■ Questions to answer:
- A) In the patent text on semiconductor metal lines below, write out the passage that begins at the words "The present invention" and stops after the words "a high speed.".
- B) According to the patent text on semiconductor metal lines below, which process is used to form a copper metal line, since copper cannot easily be dry-etched into a wiring pattern?
** Document section follows **
METAL LINE OF SEMICONDUCTOR DEVICE WITH A TRIPLE LAYER DIFFUSION BARRIER AND METHOD FOR FORMING THE SAME

Abstract

A metal line in a semiconductor device includes an insulation layer formed on a semiconductor substrate. A metal line forming region is formed in the insulation layer. A diffusion barrier is formed on a surface of the metal line forming region and a metal line is formed to fill the metal line forming region of the insulation layer. The diffusion barrier is formed between the metal line and the insulation layer. The diffusion barrier has a structure in which a TaSixNy layer is interposed between a first Ta-based layer and a second Ta-based layer. A metal line formed in this manner prevents the contact resistance of the metal line from increasing and the leakage current characteristics from degrading, thereby improving the device characteristics and reliability.

Description

CROSS-REFERENCE TO RELATED APPLICATIONS

The present application claims priority to Korean patent application number 10-2007-0063247 filed on Jun. 26, 2007, which is incorporated herein by reference in its entirety.

BACKGROUND OF THE INVENTION

The present invention relates to a metal line of a semiconductor device and a method for forming the same, and more particularly, to a metal line of a semiconductor device which can improve diffusion barrier characteristics and a method for forming the same.

In general, materials used for the metal line of a semiconductor device include aluminum (Al) and tungsten (W). These materials have been used mainly due to their good electrical conductivity. Recently, research has been directed towards the use of copper (Cu) as a next-generation material for a metal line. Copper has excellent electrical conductivity and low resistance compared to aluminum and tungsten. Therefore, copper can solve problems associated with an RC signal delay in the semiconductor devices that are highly integrated and operating at a high speed.

However, copper cannot be easily dry-etched into a wiring pattern. As such, in order to form a metal line using copper, a damascene process is employed. In the damascene process, a metal line is formed by first etching an interlayer dielectric to define a metal line forming region. After completion of the metal line forming region a copper layer is then filled in the metal line forming region.

Unlike aluminum, copper diffuses through the interlayer dielectric. If copper diffuses to the semiconductor substrate, the diffused copper acts as deep-level impurities and induces a leakage current. Therefore, when forming a copper metal line using the damascene process, a diffusion barrier for preventing diffusion of copper must be formed on the surface of the metal line forming region which will come into contact with a copper layer. Generally, the diffusion barrier is made of a Ta layer, a TaN layer, or a Ta/TaN layer.
** End of Document section **
** Study material follows **
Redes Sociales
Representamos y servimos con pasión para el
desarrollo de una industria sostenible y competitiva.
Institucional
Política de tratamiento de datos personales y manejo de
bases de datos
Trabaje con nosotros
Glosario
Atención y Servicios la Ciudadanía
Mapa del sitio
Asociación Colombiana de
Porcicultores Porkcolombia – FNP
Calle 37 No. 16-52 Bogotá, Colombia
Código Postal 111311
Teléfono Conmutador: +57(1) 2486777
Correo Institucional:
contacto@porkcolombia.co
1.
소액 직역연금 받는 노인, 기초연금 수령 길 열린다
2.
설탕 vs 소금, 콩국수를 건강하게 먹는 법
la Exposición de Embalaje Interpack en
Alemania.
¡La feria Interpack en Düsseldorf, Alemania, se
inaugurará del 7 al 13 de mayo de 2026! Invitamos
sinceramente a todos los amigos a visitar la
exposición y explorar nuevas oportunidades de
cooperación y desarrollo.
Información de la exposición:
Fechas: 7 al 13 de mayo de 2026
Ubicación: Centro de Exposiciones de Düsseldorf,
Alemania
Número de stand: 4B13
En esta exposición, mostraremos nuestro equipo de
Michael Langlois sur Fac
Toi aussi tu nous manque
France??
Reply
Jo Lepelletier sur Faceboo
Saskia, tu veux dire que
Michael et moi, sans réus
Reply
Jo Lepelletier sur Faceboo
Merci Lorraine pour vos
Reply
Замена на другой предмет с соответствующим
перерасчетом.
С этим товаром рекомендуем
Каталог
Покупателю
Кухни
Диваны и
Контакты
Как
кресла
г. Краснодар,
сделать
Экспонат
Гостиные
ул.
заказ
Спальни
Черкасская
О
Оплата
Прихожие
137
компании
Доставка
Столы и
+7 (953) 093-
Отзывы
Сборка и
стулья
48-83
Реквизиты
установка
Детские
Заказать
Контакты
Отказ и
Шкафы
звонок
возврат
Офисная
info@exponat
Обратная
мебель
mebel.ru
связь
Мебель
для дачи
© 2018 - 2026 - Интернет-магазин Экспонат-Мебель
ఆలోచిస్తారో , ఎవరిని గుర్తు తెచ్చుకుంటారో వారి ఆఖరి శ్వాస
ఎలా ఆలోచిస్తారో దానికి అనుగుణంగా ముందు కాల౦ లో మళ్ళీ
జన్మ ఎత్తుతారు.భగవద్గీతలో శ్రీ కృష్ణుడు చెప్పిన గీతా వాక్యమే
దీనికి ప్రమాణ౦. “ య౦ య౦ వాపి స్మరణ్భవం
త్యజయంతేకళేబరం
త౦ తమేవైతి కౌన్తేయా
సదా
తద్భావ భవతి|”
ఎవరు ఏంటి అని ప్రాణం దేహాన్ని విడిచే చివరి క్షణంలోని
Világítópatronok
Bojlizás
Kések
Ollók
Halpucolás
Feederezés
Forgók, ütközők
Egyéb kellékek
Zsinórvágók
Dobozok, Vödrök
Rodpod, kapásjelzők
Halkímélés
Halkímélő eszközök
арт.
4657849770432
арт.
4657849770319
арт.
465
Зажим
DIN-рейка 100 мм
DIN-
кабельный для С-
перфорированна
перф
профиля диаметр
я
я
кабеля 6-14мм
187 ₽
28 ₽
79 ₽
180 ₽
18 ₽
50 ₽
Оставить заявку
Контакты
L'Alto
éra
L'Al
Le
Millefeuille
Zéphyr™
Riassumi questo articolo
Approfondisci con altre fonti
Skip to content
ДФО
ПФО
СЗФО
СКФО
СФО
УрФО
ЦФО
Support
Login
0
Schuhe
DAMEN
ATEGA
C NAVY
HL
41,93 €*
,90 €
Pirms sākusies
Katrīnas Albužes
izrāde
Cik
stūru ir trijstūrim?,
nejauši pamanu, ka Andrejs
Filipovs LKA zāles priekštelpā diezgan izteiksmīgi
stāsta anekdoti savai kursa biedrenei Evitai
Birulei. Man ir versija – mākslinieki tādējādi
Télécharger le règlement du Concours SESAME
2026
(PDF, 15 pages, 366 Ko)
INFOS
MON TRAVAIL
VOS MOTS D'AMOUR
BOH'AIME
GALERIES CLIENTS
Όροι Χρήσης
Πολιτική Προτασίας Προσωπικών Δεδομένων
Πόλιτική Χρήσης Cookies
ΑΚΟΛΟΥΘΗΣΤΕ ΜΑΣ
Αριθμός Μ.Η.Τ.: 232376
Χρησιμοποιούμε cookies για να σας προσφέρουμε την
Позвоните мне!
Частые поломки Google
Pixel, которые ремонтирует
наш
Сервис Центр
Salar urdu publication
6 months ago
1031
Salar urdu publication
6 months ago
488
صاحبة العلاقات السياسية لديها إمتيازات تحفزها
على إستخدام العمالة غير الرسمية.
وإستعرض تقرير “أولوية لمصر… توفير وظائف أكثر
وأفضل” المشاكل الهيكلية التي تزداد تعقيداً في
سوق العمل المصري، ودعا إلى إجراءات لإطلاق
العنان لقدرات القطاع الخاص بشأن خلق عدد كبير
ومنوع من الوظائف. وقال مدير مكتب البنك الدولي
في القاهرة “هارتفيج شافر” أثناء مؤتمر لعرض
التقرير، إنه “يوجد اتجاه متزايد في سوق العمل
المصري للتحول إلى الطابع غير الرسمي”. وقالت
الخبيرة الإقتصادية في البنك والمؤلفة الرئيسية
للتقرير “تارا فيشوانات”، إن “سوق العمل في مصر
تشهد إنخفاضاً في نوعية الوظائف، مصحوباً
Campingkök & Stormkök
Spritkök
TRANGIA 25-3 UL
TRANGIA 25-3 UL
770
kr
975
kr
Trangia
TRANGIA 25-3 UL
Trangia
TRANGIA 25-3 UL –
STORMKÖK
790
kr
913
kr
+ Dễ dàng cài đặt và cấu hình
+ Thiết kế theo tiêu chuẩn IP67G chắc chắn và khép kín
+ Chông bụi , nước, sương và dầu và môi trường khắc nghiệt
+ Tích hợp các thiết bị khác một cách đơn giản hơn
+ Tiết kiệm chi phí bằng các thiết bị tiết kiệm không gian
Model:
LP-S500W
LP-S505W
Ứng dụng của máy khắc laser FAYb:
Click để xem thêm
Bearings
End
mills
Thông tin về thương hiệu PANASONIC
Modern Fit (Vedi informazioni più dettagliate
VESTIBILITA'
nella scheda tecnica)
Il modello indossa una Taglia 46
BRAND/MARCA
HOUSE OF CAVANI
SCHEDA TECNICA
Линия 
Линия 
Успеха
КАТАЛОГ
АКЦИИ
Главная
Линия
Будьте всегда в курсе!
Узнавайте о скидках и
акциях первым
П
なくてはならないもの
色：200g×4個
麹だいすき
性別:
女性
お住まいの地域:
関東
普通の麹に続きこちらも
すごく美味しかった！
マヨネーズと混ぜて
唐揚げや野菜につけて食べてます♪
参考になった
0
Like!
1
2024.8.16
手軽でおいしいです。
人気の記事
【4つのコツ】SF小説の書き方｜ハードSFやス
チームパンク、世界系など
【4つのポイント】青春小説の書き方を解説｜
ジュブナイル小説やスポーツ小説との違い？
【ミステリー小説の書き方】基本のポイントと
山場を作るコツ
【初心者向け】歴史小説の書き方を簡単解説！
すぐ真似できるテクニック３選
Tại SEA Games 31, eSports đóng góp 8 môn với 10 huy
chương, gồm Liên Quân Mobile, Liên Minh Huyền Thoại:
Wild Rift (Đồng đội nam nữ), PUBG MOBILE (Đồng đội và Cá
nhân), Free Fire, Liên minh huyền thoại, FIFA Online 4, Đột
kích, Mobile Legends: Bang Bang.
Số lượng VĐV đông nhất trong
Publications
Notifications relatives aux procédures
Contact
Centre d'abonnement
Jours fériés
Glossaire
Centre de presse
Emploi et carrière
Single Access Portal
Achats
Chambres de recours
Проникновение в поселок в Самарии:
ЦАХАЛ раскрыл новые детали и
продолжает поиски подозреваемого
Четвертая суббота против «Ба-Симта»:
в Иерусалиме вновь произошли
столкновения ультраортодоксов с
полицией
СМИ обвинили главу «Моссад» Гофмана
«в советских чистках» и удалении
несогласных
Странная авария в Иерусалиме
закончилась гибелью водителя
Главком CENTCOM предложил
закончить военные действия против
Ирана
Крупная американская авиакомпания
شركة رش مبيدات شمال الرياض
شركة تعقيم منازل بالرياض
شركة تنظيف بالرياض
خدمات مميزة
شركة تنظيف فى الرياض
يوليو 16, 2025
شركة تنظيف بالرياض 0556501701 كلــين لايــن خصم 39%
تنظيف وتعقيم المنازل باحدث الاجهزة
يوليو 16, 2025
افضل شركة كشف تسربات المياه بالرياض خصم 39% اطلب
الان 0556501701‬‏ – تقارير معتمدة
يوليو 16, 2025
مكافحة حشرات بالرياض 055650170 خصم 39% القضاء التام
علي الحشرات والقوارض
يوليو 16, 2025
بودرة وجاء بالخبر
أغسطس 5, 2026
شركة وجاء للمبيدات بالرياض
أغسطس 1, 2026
** End of Study material **
■ Solutions to the tasks:
- A)
The present invention relates to a metal line of a semiconductor device and a method for forming the same, and more particularly, to a metal line of a semiconductor device which can improve diffusion barrier characteristics and a method for forming the same.

In general, materials used for the metal line of a semiconductor device include aluminum (Al) and tungsten (W). These materials have been used mainly due to their good electrical conductivity. Recently, research has been directed towards the use of copper (Cu) as a next-generation material for a metal line. Copper has excellent electrical conductivity and low resistance compared to aluminum and tungsten. Therefore, copper can solve problems associated with an RC signal delay in the semiconductor devices that are highly integrated and operating at a high speed.

- B) A damascene process.